None of these proposals are new and so far they have been non-starters for a variety of reasons.  Each proposal deserves a blog post of its own but in summary

(1) mandatory legal malpractice insurance would benefit the public but would be very complicated and expensive to set up and maintain;

(2) random client trust account audits probably would have some in terrerom effect in discouraging misappropriation but will be labor intensive and raise privacy concerns (see Valley National Bank.) There is also some question whether OCTC has the statutory authority to do random audits;  as OCTC’s liasion with COPRAC in 2000 , I asserted that position and was met with some skepticism;

(3) the Supreme Court has rejected attempts to read Rule 4-100 as requiring unearned advanced fees to be placed in trust (Baranowski) and rejected the last attempt to amend 4-100 to explicitly require it.  
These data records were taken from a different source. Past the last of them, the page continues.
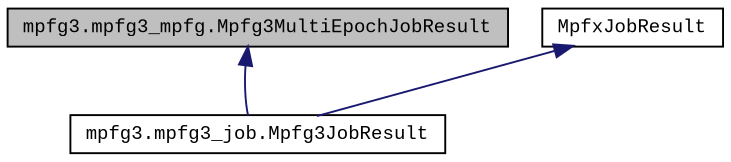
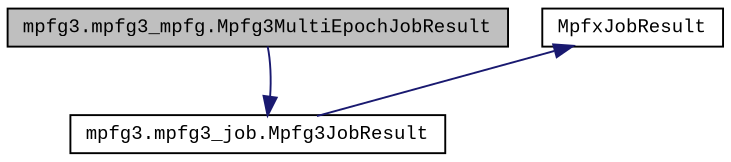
  digraph {
    fontname="Liberation Mono"
    node [color=black fillcolor=white fontname="Liberation Mono" fontsize=10 shape=record style=filled]
    edge [color=midnightblue dir=back fontname="Liberation Mono" fontsize=10 labelfontname=Helvetica labelfontsize=10 style=solid]
    n1 [fillcolor=grey75 fontcolor=black height=0.2 label="mpfg3.mpfg3_mpfg.Mpfg3MultiEpochJobResult" width=0.4]
    n2 [height=0.2 label="mpfg3.mpfg3_job.Mpfg3JobResult" width=0.4]
    n3 [height=0.2 label=MpfxJobResult width=0.4]
-   n1 -> n2
+   n2 -> n1
    n3 -> n2
  }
These proposals all merit reasonable discussion.  Almost certainly though, the Chief Trial Counsel will weigh in with her own ideas about enhancing public protection and I can hope that these will not ignore the interests of the members of the State Bar of California and place efficiency ahead of fairness.

The Mindful Lawyer

I had a head full of ideas

That were driving me insane

— Bob Dylan “Maggie’s Farm”

A mind might be a terrible thing to waste but for lawyers overuse is the greater danger.  Most of what we do involves a degree of mental effort, even the more drudgerous tasks.  Legal research often involves hours of focusing on the driest of material, looking for an elusive thread of hope amid the dust of otherwise forgotten controversies, and document review can seem like living death.  Trial presents its own different Hell, not being able to think quickly enough to parry some thrust from opposing counsel, or to keep the judge or jury from going south.

We are used to sweating about the details.  And understand the consequences when we don’t sweat hard enough.   Pessimism is part of what we do;  figuring out worst case scenarios for people or institutions, helping them evaluate risks, guiding them toward choosing the best options.   It’s stressful but we eat stress for breakfast! Tiger Lawyer would understand.
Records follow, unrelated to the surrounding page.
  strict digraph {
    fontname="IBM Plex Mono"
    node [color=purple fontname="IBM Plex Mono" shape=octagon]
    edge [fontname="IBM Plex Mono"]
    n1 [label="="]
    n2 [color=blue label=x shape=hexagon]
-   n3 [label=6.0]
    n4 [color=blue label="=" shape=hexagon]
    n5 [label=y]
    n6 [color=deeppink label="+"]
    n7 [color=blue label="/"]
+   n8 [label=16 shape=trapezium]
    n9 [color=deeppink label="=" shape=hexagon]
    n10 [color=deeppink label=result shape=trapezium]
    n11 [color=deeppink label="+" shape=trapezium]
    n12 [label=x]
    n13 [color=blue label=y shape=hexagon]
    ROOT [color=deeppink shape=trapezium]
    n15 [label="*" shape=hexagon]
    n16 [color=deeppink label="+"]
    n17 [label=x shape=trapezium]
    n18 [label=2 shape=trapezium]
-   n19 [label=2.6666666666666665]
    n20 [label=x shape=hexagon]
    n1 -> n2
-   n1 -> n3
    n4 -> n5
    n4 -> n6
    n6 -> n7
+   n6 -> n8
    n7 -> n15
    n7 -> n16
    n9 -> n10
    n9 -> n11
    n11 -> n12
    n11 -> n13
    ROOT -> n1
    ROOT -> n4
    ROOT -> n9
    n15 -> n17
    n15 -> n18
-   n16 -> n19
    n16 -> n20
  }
There is no doubt that the combination of intense mental effort required and the stress involved in most areas of law practice is not healthy for the people we call lawyers.  Not healthy for mind, body or soul.   Part of what seems a new acceptance of this reality was apparent at the recent meeting of the Association of Professional Responsibility Lawyers in San Francisco.  Scott Rogers and Prof. Jan Jacobwitz of the University of Miami presented their work on teaching mindfulness to law students.  Mindfulness refers to the practice of living in the present moment, an ancient discipline that finds validation in modern neuroscience and psychology to an audience of ethics lawyers.

APRL members are somewhat notorious for sharing their views, sometimes quite vocally and there might have been a time when this presentation would have been a little too far, even for the Left Coast.  But the people in the room, the people who are the lawyers’ lawyers got it.  They see the problems first hand, in minds, bodies and souls of the people that make up the profession.
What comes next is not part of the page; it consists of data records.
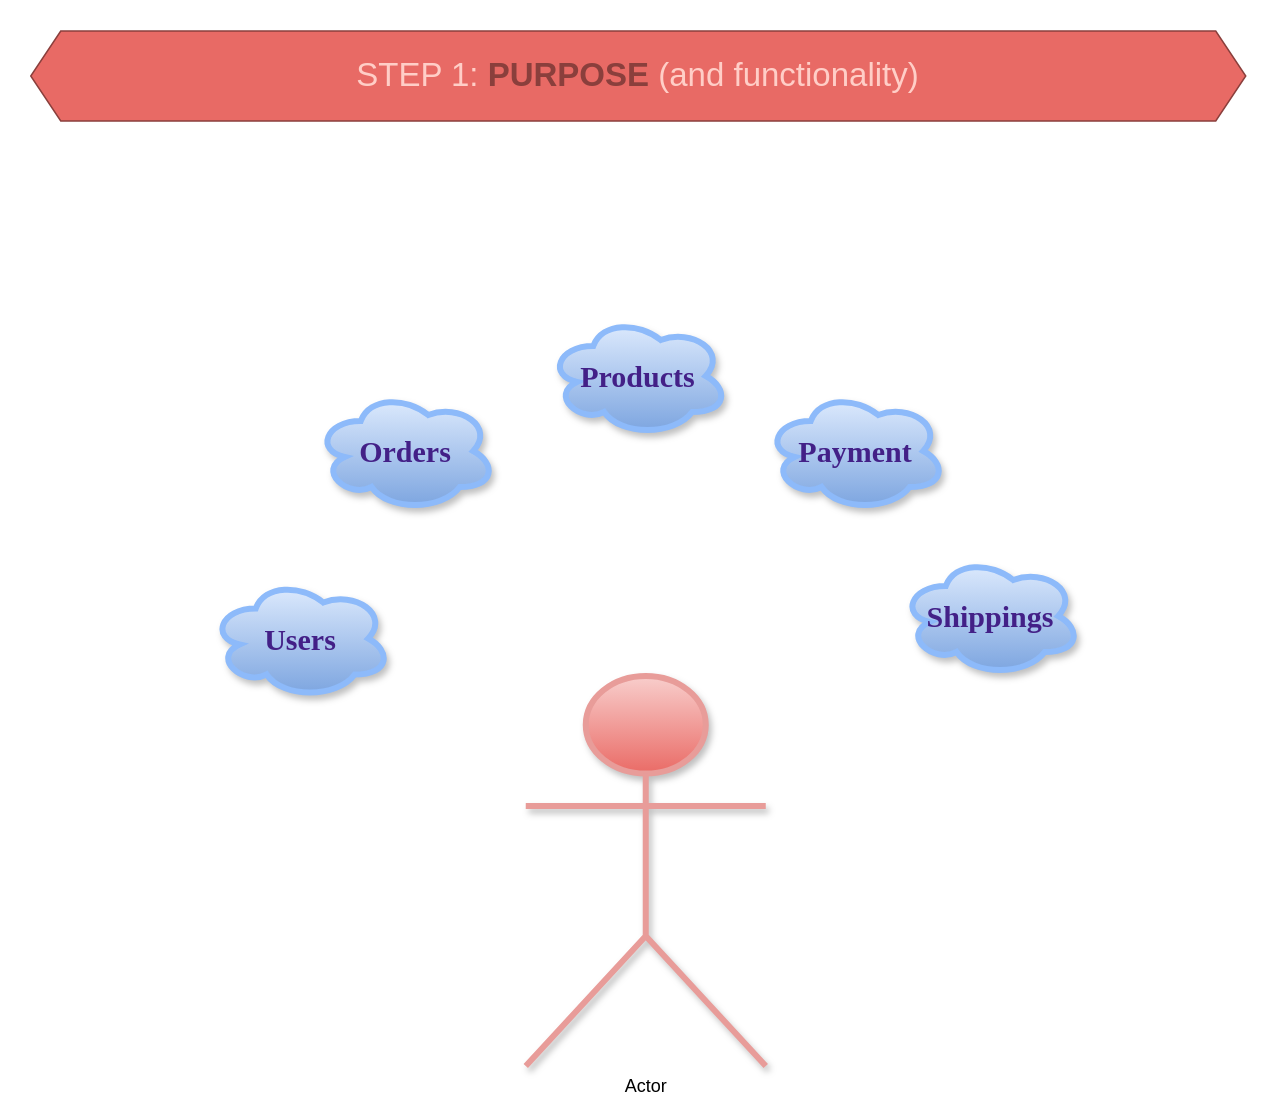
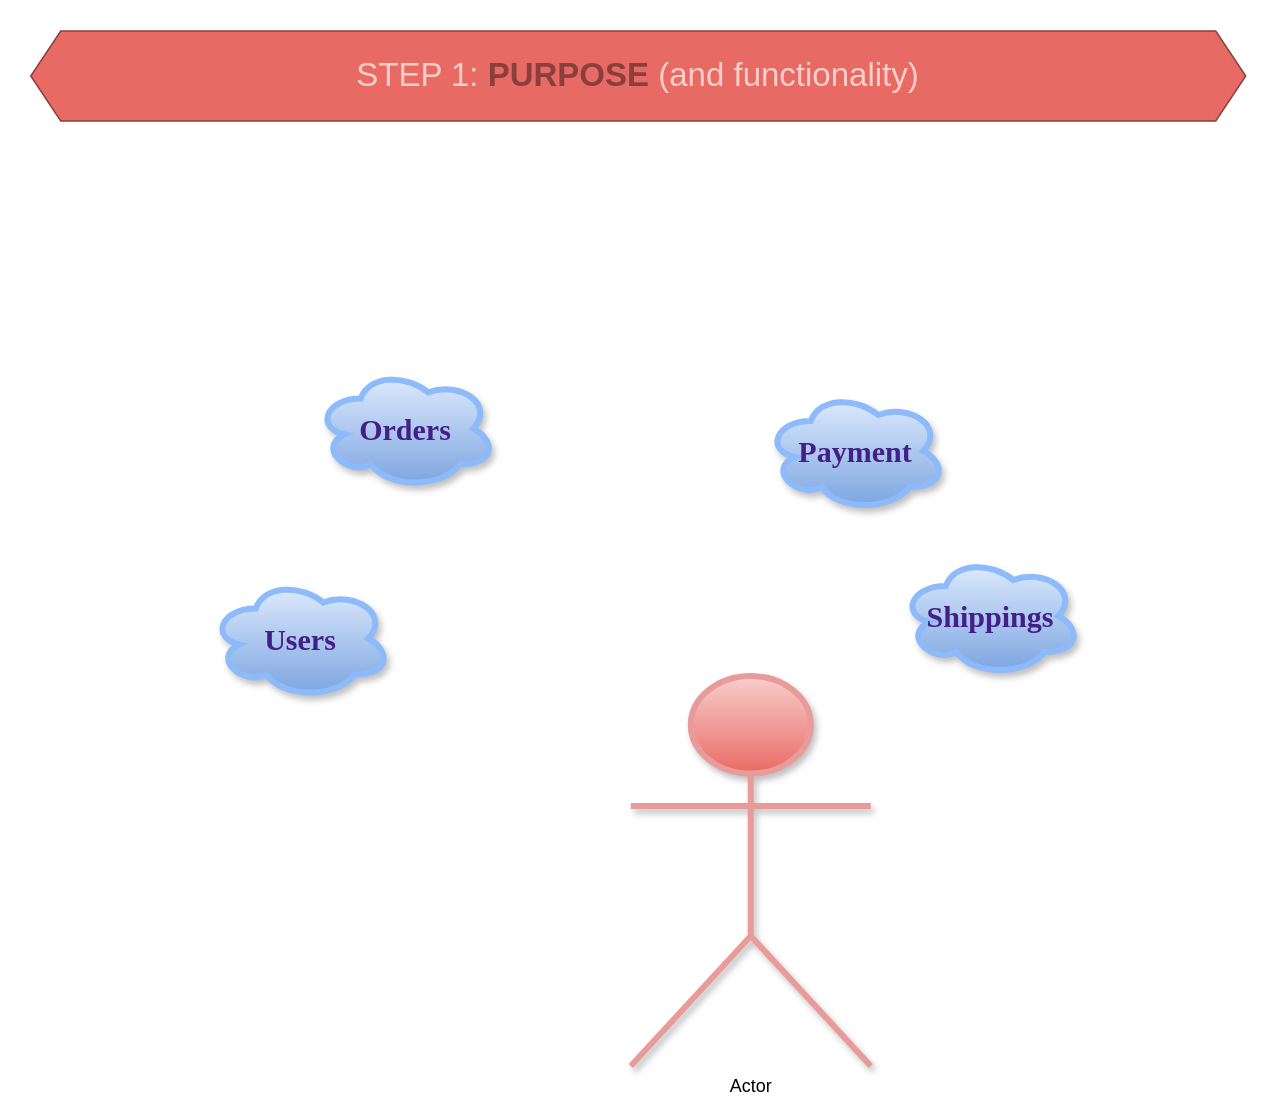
  <mxCell id="0" />
  <mxCell id="1" parent="0" />
- <mxCell id="2" value="Actor" style="shape=umlActor;verticalLabelPosition=bottom;verticalAlign=top;html=1;fillColor=#f8cecc;gradientColor=#ea6b66;strokeWidth=4;perimeterSpacing=0;sketch=0;shadow=1;strokeColor=#E89C99;" parent="1" vertex="1"><mxGeometry x="350" y="450" width="160" height="260" as="geometry" /></mxCell>
+ <mxCell id="2" value="Actor" style="shape=umlActor;verticalLabelPosition=bottom;verticalAlign=top;html=1;fillColor=#f8cecc;gradientColor=#ea6b66;strokeWidth=4;perimeterSpacing=0;sketch=0;shadow=1;strokeColor=#E89C99;" parent="1" vertex="1"><mxGeometry x="420" y="450" width="160" height="260" as="geometry" /></mxCell>
  <mxCell id="3" value="&lt;b&gt;&lt;font face=&quot;Comic Sans MS&quot; style=&quot;font-size: 20px&quot; color=&quot;#432087&quot;&gt;Users&lt;/font&gt;&lt;/b&gt;" style="ellipse;shape=cloud;whiteSpace=wrap;html=1;shadow=1;sketch=0;strokeWidth=4;gradientColor=#7ea6e0;fillColor=#dae8fc;strokeColor=#8DBAFA;" parent="1" vertex="1"><mxGeometry x="140" y="385" width="120" height="80" as="geometry" /></mxCell>
- <mxCell id="4" value="&lt;b&gt;&lt;font face=&quot;Comic Sans MS&quot; style=&quot;font-size: 20px&quot; color=&quot;#432087&quot;&gt;Orders&lt;/font&gt;&lt;/b&gt;" style="ellipse;shape=cloud;whiteSpace=wrap;html=1;shadow=1;sketch=0;strokeWidth=4;gradientColor=#7ea6e0;fillColor=#dae8fc;strokeColor=#8DBAFA;" parent="1" vertex="1"><mxGeometry x="210" y="260" width="120" height="80" as="geometry" /></mxCell>
- <mxCell id="5" value="&lt;b&gt;&lt;font face=&quot;Comic Sans MS&quot; style=&quot;font-size: 20px&quot; color=&quot;#432087&quot;&gt;Products&lt;/font&gt;&lt;/b&gt;" style="ellipse;shape=cloud;whiteSpace=wrap;html=1;shadow=1;sketch=0;strokeWidth=4;gradientColor=#7ea6e0;fillColor=#dae8fc;strokeColor=#8DBAFA;" parent="1" vertex="1"><mxGeometry x="365" y="210" width="120" height="80" as="geometry" /></mxCell>
+ <mxCell id="4" value="&lt;b&gt;&lt;font face=&quot;Comic Sans MS&quot; style=&quot;font-size: 20px&quot; color=&quot;#432087&quot;&gt;Orders&lt;/font&gt;&lt;/b&gt;" style="ellipse;shape=cloud;whiteSpace=wrap;html=1;shadow=1;sketch=0;strokeWidth=4;gradientColor=#7ea6e0;fillColor=#dae8fc;strokeColor=#8DBAFA;" parent="1" vertex="1"><mxGeometry x="210" y="245" width="120" height="80" as="geometry" /></mxCell>
  <mxCell id="6" value="&lt;b&gt;&lt;font face=&quot;Comic Sans MS&quot; style=&quot;font-size: 20px&quot; color=&quot;#432087&quot;&gt;Shippings&lt;/font&gt;&lt;/b&gt;" style="ellipse;shape=cloud;whiteSpace=wrap;html=1;shadow=1;sketch=0;strokeWidth=4;gradientColor=#7ea6e0;fillColor=#dae8fc;strokeColor=#8DBAFA;" parent="1" vertex="1"><mxGeometry x="600" y="370" width="120" height="80" as="geometry" /></mxCell>
  <mxCell id="7" value="&lt;b&gt;&lt;font face=&quot;Comic Sans MS&quot; style=&quot;font-size: 20px&quot; color=&quot;#432087&quot;&gt;Payment&lt;/font&gt;&lt;/b&gt;" style="ellipse;shape=cloud;whiteSpace=wrap;html=1;shadow=1;sketch=0;strokeWidth=4;gradientColor=#7ea6e0;fillColor=#dae8fc;strokeColor=#8DBAFA;" parent="1" vertex="1"><mxGeometry x="510" y="260" width="120" height="80" as="geometry" /></mxCell>
  <mxCell id="8" value="&lt;font style=&quot;font-size: 22px&quot;&gt;&lt;font color=&quot;#ffcec7&quot;&gt;STEP 1: &lt;/font&gt;&lt;font color=&quot;#8a3f3c&quot;&gt;&lt;b&gt;PURPOSE&lt;/b&gt;&amp;nbsp;&lt;/font&gt;&lt;font color=&quot;#ffcec7&quot;&gt;(and functionality)&lt;/font&gt;&lt;/font&gt;" style="shape=hexagon;perimeter=hexagonPerimeter2;whiteSpace=wrap;html=1;fixedSize=1;fontColor=#ffffff;fillColor=#E86A65;strokeColor=#8A3F3C;" parent="1" vertex="1"><mxGeometry y="20" width="810" height="60" as="geometry" x="20" /></mxCell>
Lawyers as a group are cocksure, often to a fault.  The stereotype of lawyers as arrogant and self-absorbed is a staple of popular entertainment.  But the slow realization that the bubble years are over has shaken off some of that old attitude, and the next generation of entering lawyers will shake off a lot of the rest.  Lawyers will have to get used to living in a world where they aren’t so special any more.

Jacobwitz and Rogers understand that the next generation of lawyers will need a different mindset to succeed, a mindset built on the reality of risk.   Mindfulness, the ability to focus on the here and now, is a skill that can be taught, and it will be regarded as a natural part of a lawyer’s toolkit.  But the greater benefit will be to enable a younger generation of lawyers a better life.   Mindfulness can only help the repudiation of the dehumanized lawyer as a role model.